Success in the “Fourth Industrial Revolution” will depend on developing future skills today.
More than 21 million jobs will be created worldwide in the next decade as a result of automation and artificial intelligence, says the Future Skills report by the British Council.
While some traditional jobs will disappear, “organisations and nations that act now to develop future skills and transform their workplaces will thrive,” according to the white paper released on Tuesday.
As a global trade and logistics hub, the UAE will see a “direct and visible” impact on its labour market from what is being called the Fourth Industrial Revolution.
Sectors that will see the highest job losses are expected to include everything from telemarketing and real estate to accounting and auditing.
The banking sector in the UAE has already seen many traditional jobs lost to automation, it notes.
According to a study by Oxford University, 47 per cent of current jobs could be automated in the next 20 years.
The losses will not be restricted to the private sector.

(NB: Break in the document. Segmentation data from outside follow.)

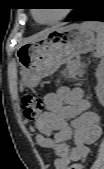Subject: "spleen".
I'll return each mask as SVG.
<instances>
[{"label": "spleen", "instance_id": "3e777b00", "mask_svg": "<svg viewBox=\"0 0 104 169\" xmlns=\"http://www.w3.org/2000/svg\"><path fill=\"white\" fill-rule=\"evenodd\" d=\"M87 27L94 30L97 33L96 52L95 57H102L104 51V27L101 23L87 22L84 23Z\"/></svg>", "mask_w": 104, "mask_h": 169}]
</instances>
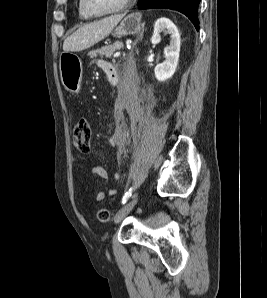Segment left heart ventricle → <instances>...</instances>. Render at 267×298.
Masks as SVG:
<instances>
[{"label":"left heart ventricle","instance_id":"obj_1","mask_svg":"<svg viewBox=\"0 0 267 298\" xmlns=\"http://www.w3.org/2000/svg\"><path fill=\"white\" fill-rule=\"evenodd\" d=\"M124 0H86L90 10L97 13L109 12L117 9Z\"/></svg>","mask_w":267,"mask_h":298}]
</instances>
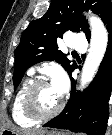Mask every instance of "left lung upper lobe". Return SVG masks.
<instances>
[{"label": "left lung upper lobe", "instance_id": "1", "mask_svg": "<svg viewBox=\"0 0 112 135\" xmlns=\"http://www.w3.org/2000/svg\"><path fill=\"white\" fill-rule=\"evenodd\" d=\"M92 10L98 14L105 25L112 19V2L110 0H52L43 17L31 21L21 36L15 50L13 83L16 88L25 71L41 61L60 63L70 74L76 67L66 55L58 50L57 39L66 31L84 32L90 40L88 21L81 12Z\"/></svg>", "mask_w": 112, "mask_h": 135}]
</instances>
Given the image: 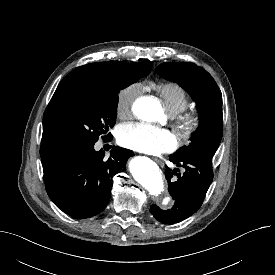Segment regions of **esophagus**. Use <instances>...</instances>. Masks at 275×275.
<instances>
[{
	"label": "esophagus",
	"instance_id": "1",
	"mask_svg": "<svg viewBox=\"0 0 275 275\" xmlns=\"http://www.w3.org/2000/svg\"><path fill=\"white\" fill-rule=\"evenodd\" d=\"M155 162H156L159 166H161V167L164 166L163 161H161L160 159L155 158Z\"/></svg>",
	"mask_w": 275,
	"mask_h": 275
}]
</instances>
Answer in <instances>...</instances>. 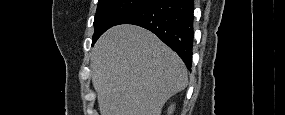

A think tank in the United Kingdom estimates that a quarter of a million government jobs could disappear by 2033, to be replaced by robots.
The nature of the UAE economy, which relies heavily on international workers, means it will become increasingly diverse and global, meaning job-seeking Emiratis will compete not just with local expatriates but highly qualified workers applying from all over the world.
Those jobs will also demand a different skill set. A recent study by the Foundation of Young Australians found young people believed the amount of time they spend using science and mathematics would rise by 77 per cent and 44 per cent more time would be for critical thinking.
By contrast they believed that the need for management would fall by over a quarter. They also expected to go through 17 employers and five changes of career during their working lives.
Diversification will also become a priority for the UAE, with the share of the GDP from oil expected to fall to 20 per cent by 2021 and to zero in the next 50 years.